Refuse Any Deal that Excludes the Players from the Explosive Growth of the NBA

The owners demand a long term deal with the players but do not want to share in the tremendous growth and success of the league over the past six seasons. 

  • Over the past six seasons:
    • The NBA enjoyed record attendance, sky-rocketing television ratings, and ever increasing television rights deals;
    • NBA franchise values have continued to escalate and set records (compare the sales of the  past six years to previous sales); and
    • International growth is rapid and constant with a growing worldwide television audience and more games played internationally.
  • During the 2010-11 season, the NBA experienced its highest revenues ever.
  • Demand to see the complete financial records of the owners over the past six seasons, including their related entities (such as regional sports networks and arenas).

Never Respond to Ultimatums or Threats– Stand Strong for Your Principles

The owners will threaten a doomsday scenario, but you must not yield to their ultimatums or threats.
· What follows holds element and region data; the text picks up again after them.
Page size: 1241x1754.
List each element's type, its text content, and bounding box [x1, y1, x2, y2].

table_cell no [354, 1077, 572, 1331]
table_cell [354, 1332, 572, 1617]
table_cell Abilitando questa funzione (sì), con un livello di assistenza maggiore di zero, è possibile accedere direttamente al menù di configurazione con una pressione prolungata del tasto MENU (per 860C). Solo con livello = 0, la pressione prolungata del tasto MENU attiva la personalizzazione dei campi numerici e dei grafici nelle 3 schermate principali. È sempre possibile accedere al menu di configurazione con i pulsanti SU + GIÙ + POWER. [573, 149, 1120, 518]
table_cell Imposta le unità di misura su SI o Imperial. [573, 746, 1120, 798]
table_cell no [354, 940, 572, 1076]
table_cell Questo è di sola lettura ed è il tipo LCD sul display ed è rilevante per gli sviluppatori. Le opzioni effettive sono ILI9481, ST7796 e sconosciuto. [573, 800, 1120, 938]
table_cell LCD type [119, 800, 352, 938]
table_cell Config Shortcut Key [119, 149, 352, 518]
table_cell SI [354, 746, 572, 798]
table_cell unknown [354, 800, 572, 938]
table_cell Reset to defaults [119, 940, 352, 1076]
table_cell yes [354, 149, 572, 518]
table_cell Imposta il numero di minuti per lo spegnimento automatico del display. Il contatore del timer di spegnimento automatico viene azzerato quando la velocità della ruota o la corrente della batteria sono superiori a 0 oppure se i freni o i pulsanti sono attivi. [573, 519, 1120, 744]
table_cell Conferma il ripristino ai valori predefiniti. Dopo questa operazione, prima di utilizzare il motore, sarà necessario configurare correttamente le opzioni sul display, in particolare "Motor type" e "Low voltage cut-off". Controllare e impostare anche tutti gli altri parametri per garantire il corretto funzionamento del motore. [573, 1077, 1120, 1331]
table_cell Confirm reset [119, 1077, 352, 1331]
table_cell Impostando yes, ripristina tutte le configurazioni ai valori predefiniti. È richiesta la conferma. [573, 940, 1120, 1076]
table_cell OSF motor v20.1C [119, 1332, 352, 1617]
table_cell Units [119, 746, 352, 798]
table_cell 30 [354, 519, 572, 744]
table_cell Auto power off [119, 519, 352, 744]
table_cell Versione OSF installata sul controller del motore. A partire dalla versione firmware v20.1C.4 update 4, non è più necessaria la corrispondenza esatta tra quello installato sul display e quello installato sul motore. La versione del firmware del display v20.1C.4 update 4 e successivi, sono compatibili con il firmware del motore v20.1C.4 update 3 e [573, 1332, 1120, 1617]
  • The NBA seeks unprecedented and unjustified changes to the collective bargaining agreement. 
  • Do not acknowledge “scare tactics” and fight to achieve your goals.  You fought your entire life to reach the NBA and must not let your right to receive fair compensation be taken from you now.
  • Careers are short with limited time to maximize your earnings and limited opportunities to share in the money you help generate for the league.  If you don’t fight to preserve your rights now, you will pay the price in each pay check you receive for the rest of your career.
  • It is your career, your family, your income, your future. What will you do?
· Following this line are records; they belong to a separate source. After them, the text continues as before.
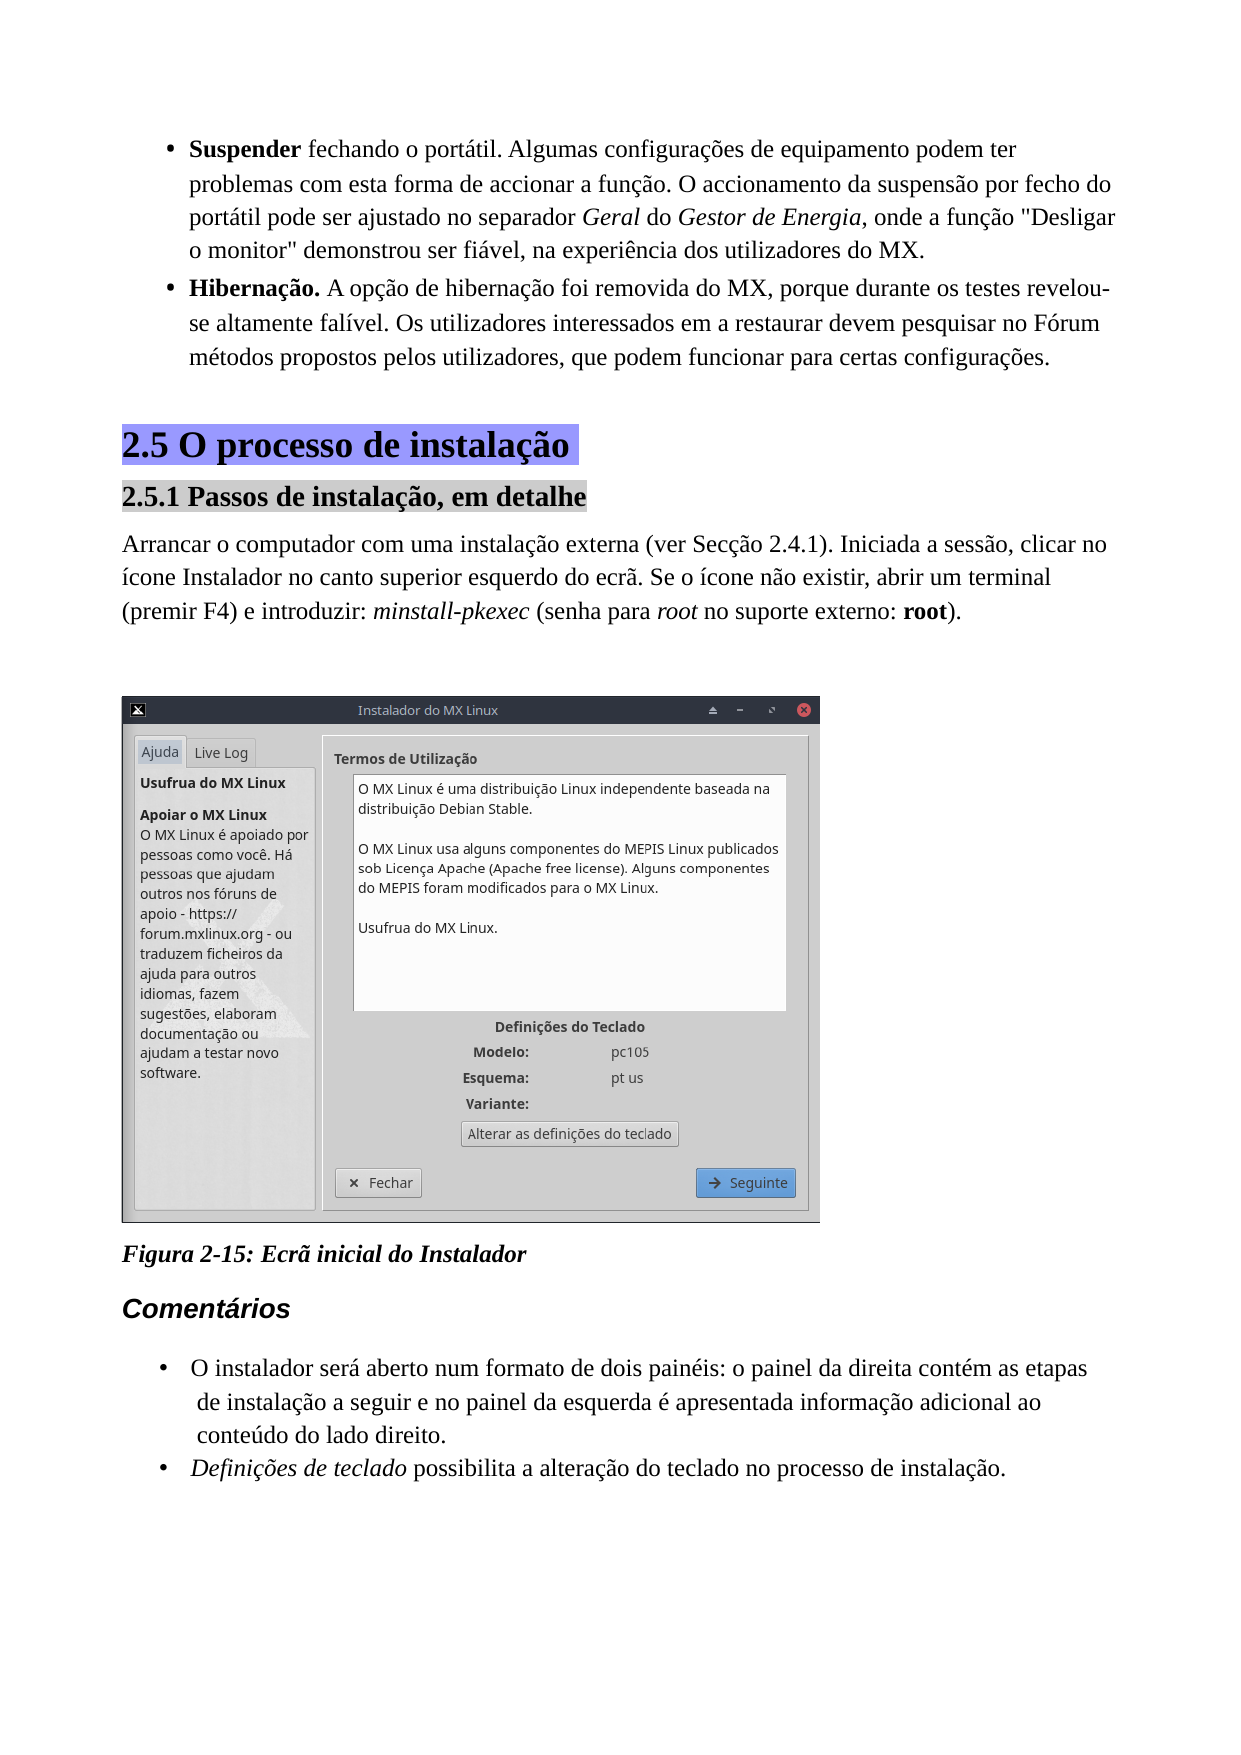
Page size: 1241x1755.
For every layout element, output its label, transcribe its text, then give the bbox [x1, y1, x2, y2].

subtitle 2.5.1 Passos de instalação, em detalhe [115, 474, 1122, 512]
picture [121, 696, 820, 1223]
list O instalador será aberto num formato de dois painéis: o painel da direita contém as etapas de instalação a seguir e no painel da esquerda é apresentada informação adicional ao conteúdo do lado direito. [153, 1348, 1122, 1448]
list Definições de teclado possibilita a alteração do teclado no processo de instalação. [153, 1448, 1122, 1488]
list Hibernação. A opção de hibernação foi removida do MX, porque durante os testes revelou-se altamente falível. Os utilizadores interessados em a restaurar devem pesquisar no Fórum métodos propostos pelos utilizadores, que podem funcionar para certas configurações. [159, 264, 1122, 377]
list Suspender fechando o portátil. Algumas configurações de equipamento podem ter problemas com esta forma de accionar a função. O accionamento da suspensão por fecho do portátil pode ser ajustado no separador Geral do Gestor de Energia, onde a função "Desligar o monitor" demonstrou ser fiável, na experiência dos utilizadores do MX. [159, 124, 1122, 264]
text Arrancar o computador com uma instalação externa (ver Secção 2.4.1). Iniciada a sessão, clicar no ícone Instalador no canto superior esquerdo do ecrã. Se o ícone não existir, abrir um terminal (premir F4) e introduzir: minstall-pkexec (senha para root no suporte externo: root). [115, 524, 1122, 624]
subtitle Comentários [115, 1287, 1122, 1330]
text 2.5 O processo de instalação [115, 418, 1122, 465]
text Figura 2-15: Ecrã inicial do Instalador [115, 1234, 1122, 1268]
Participate in the Process and Protect your Individual Right to Bargain

When the time comes, you must demand that the NBPA submit any proposed agreement to a vote by all NBA players and provide every player with a reasonable amount of time to review and consider the proposed deal. We urge you now to become involved and educate yourself.  Knowledge is power! 
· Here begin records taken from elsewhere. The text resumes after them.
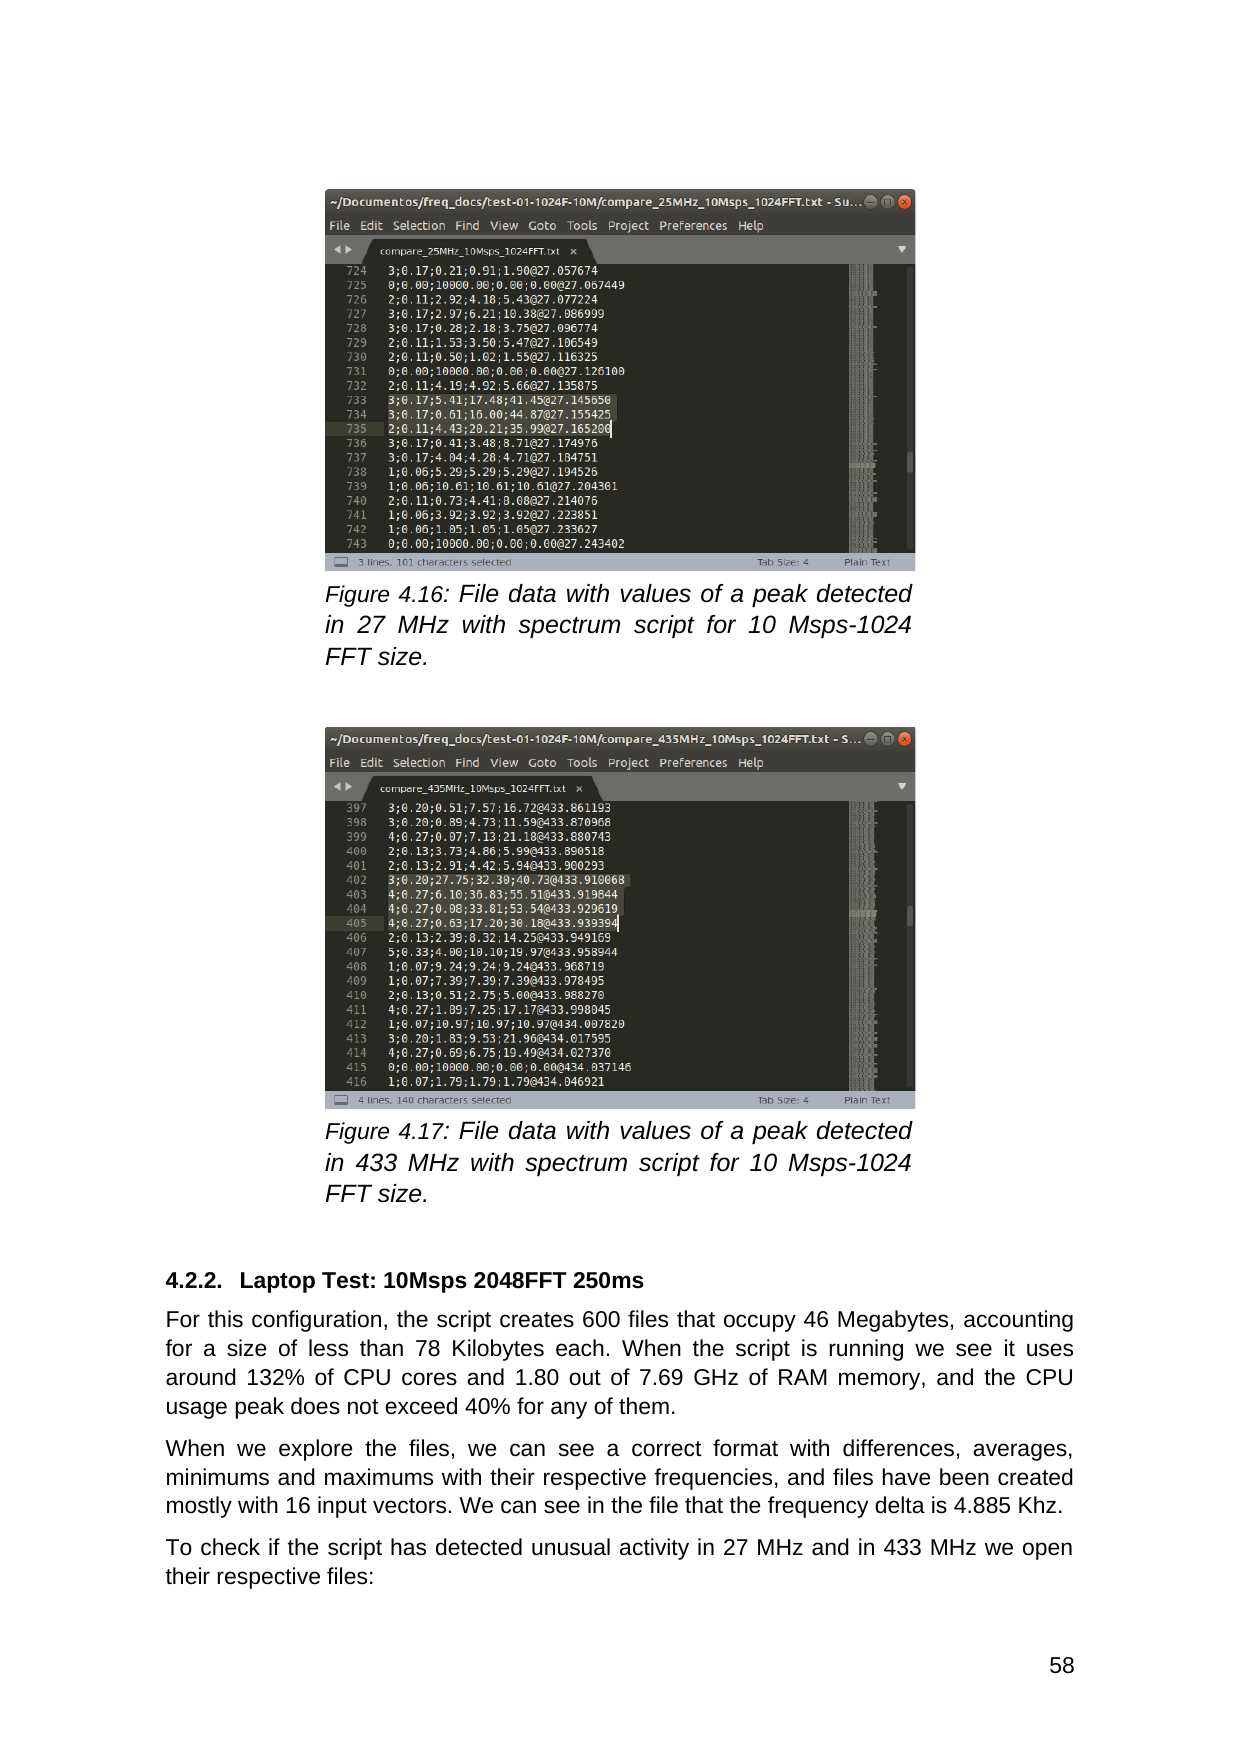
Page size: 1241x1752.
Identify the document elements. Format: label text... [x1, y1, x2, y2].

picture [325, 727, 916, 1109]
subtitle Laptop Test: 10Msps 2048FFT 250ms [165, 1264, 1075, 1294]
text Figure 4.17: File data with values of a peak detected in 433 MHz with spectrum script for 10 Msps-1024 FFT size. [325, 1109, 915, 1208]
text When we explore the files, we can see a correct format with differences, averages, minimums and maximums with their respective frequencies, and files have been created mostly with 16 input vectors. We can see in the file that the frequency delta is 4.885 Khz. [165, 1434, 1075, 1519]
picture [325, 189, 916, 571]
text Figure 4.16: File data with values of a peak detected in 27 MHz with spectrum script for 10 Msps-1024 FFT size. [325, 571, 915, 671]
text For this configuration, the script creates 600 files that occupy 46 Megabytes, accounting for a size of less than 78 Kilobytes each. When the script is running we see it uses around 132% of CPU cores and 1.80 out of 7.69 GHz of RAM memory, and the CPU usage peak does not exceed 40% for any of them. [165, 1306, 1075, 1419]
text To check if the script has detected unusual activity in 27 MHz and in 433 MHz we open their respective files: [165, 1534, 1075, 1589]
  Contact the union to educate yourself and fight for what is important:

  • No further reduction of the percentage of BRI received by the players.
  • Maintain existing structure of the Bird and Mid-Level Exceptions.
  • No reduction in Maximum Salary from existing levels.
  • No reduction in Contract Length from existing levels.
  • No changes to Unrestricted Free Agency and improve Restricted Free Agency.

Any deal must include these points.  Remember, it is not about when or how fast a deal is reached, it is about taking the time to secure the best deal.

We are here to support you. We welcome the opportunity to address any questions or concerns you may have.